Out of respect for Melville and McCullough, I will try not to complain. That said, here is my little story about how a computer can turn around and bite an unsuspecting writer.
On June 15th in the early morning hour, I went upstairs to work on my 60,000- word manuscript entitled Lucia of Fatima. It was a third draft, requiring spit and polish. After an hour, I saved the document on a flash-drive and went downstairs for breakfast. I ate my oatmeal and returned to the computer. I clicked on the document only to discover that Lucia had vanished. I searched in Downloads. I searched in Documents. I searched in iCloud. Lucia had evaporated into the stratosphere. Microsoft support tried to find it. Apple support tried to find it. A kind friend with computer savvy searched. Another expert in computers used software to scan the flash-drive. Empty-handed, everyone.

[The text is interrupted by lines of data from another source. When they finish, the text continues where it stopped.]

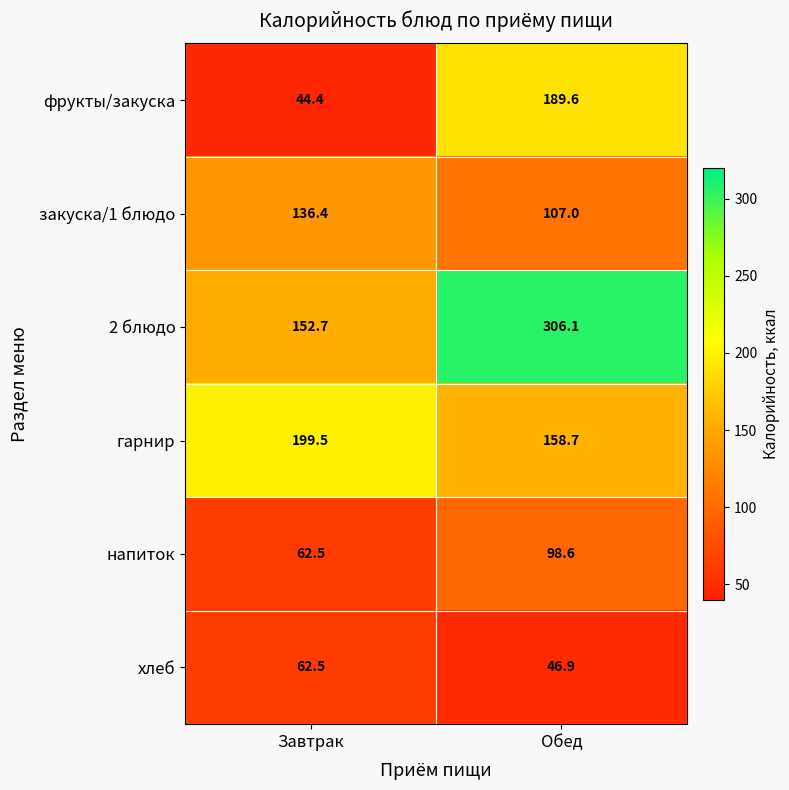

Which series has the largest range (max minus min)?

2 блюдо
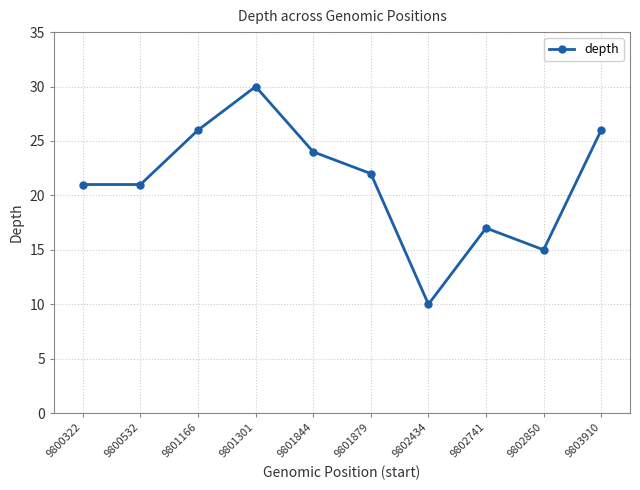

Is it true that the value at 9802434 is 10?

True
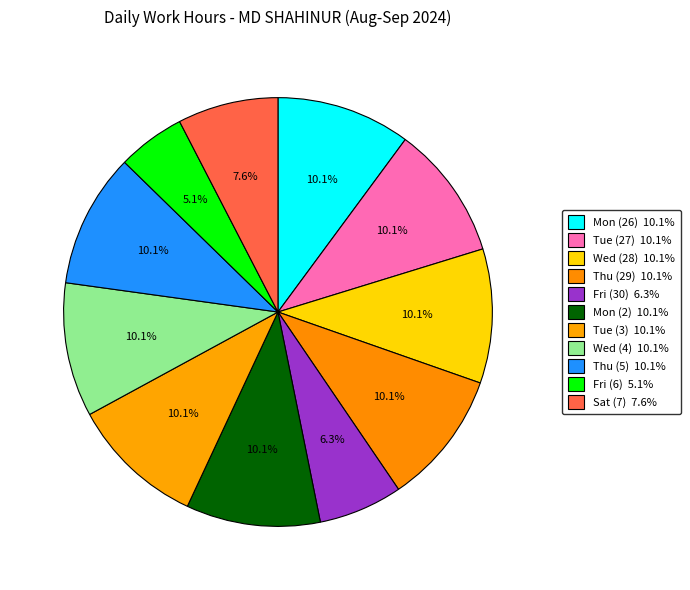

Count the number of slices in the pie.

11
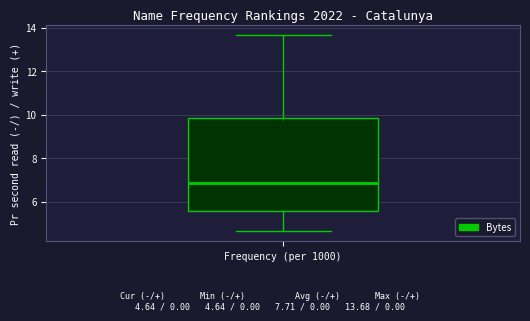

Read this box plot against the y-axis: the position of the median line, the range covered by the box, and the ends of both whiskers. The values are not printed on the chart, so give them approximately, as read against the axis.

median 6.8, box 5.6 to 9.8, whiskers 4.6 to 13.6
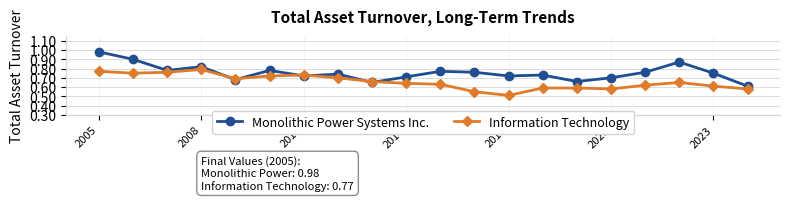

Rank the series by their maximum value, from highest to lowest.

Monolithic Power Systems Inc., Information Technology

All appeared to be lost. Now here is where Gandalf rides to the rescue on his white horse. Gandalf, in the person of my husband, quietly pulled out a paper folder marked Lucia. “Is this a recent draft?” he asked. He had served as a friendly reader in the rewriting process. Sure enough, it was!
Thanks to technology, I can use voice to text and dictate the story into Microsoft Word, avoiding the arduous task of starting all over again.
Now for my point. Computers can be your worst enemy or your best friend. Not so my husband. Nearly forty years of married life proves to me that he has been my hero through thick and thin, through technological glitches and even vanishing manuscripts.